Wednesday, 24 October 2007

Taste of Fear (1961) Seth Holt

What must be the Alps look stunning as this Hammer film opens, but the young lady being fished out of the lake by German officials doesn't care. Switching to Nice, we meet the wheelchair-bound Penny Appleby, played by a young Susan Strasberg, two years after an excellent showing in Kapò. She's been away for ten years and so hasn't even met her stepmother yet. She's played by Ann Todd and her father is Fred Johnson, not that we see him for quite some time.

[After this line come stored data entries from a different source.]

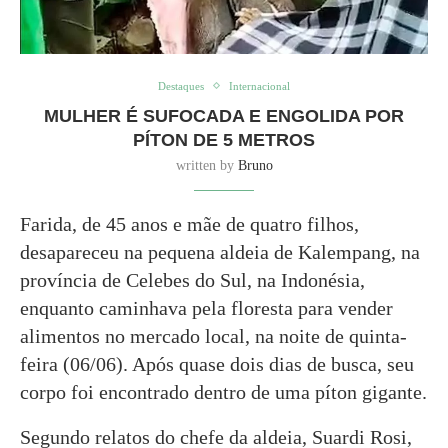
Destaques
Internacional
MULHER É SUFOCADA E ENGOLIDA POR
PÍTON DE 5 METROS
written by
Bruno
Farida, de 45 anos e mãe de quatro filhos,
desapareceu na pequena aldeia de Kalempang, na
província de Celebes do Sul, na Indonésia,
enquanto caminhava pela floresta para vender
alimentos no mercado local, na noite de quinta-
feira (06/06). Após quase dois dias de busca, seu
corpo foi encontrado dentro de uma píton gigante.
Segundo relatos do chefe da aldeia, Suardi Rosi,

When we first see him, he appears to be dead, even stuffed, but Penny runs, in as much as she can run in a wheelchair, and ends up falling into the swimming pool where she nearly drowns.

It becomes quickly apparent that someone is playing some elaborate game on Penny, but who could it be? Jane, her stepmother is very friendly and keeps calling her 'darling'; Robert, the chauffeur, is really supportive and believes something's going on but doesn't believe half of what she sees; her father is apparently away on business but could be back and involved in something strange; and there's even Christopher Lee as a local French doctor and omnipresent dinner guest. One of them could well be trying to drive her insane. Of course, given that the body we see at the beginning is her real mother, maybe she really is insane.

The way it works out is very nice indeed, certainly both completely believable and yet highly unexpected, and really makes me wonder about the dark creativity that was afoot as the fifties became the sixties. This sits well as a companion piece to two other comparable films. It could easily be seen as an English response to the American Psycho, which of course was a response to the French Les Diaboliques. I wonder how they'd flow as a three film evening.

Strasberg is excellent and carries the film, but Ann Todd is superb. It isn't just a women's film though, because Ronald Lewis is fine as the chauffeur and Christopher Lee is as solid as you'd expect with a surprising French accent. It's Hammer regular scriptwriter Jimmy Sangster's script that sparkles brightest though. It's a little slow early on but justifiably so and it gets better and better as time moves on. This is a very cool little gem for me: I'd waited a long time and built up a lot of anticipation for Les Diaboliques but I hadn't even heard of this one, making it a delicious surprise.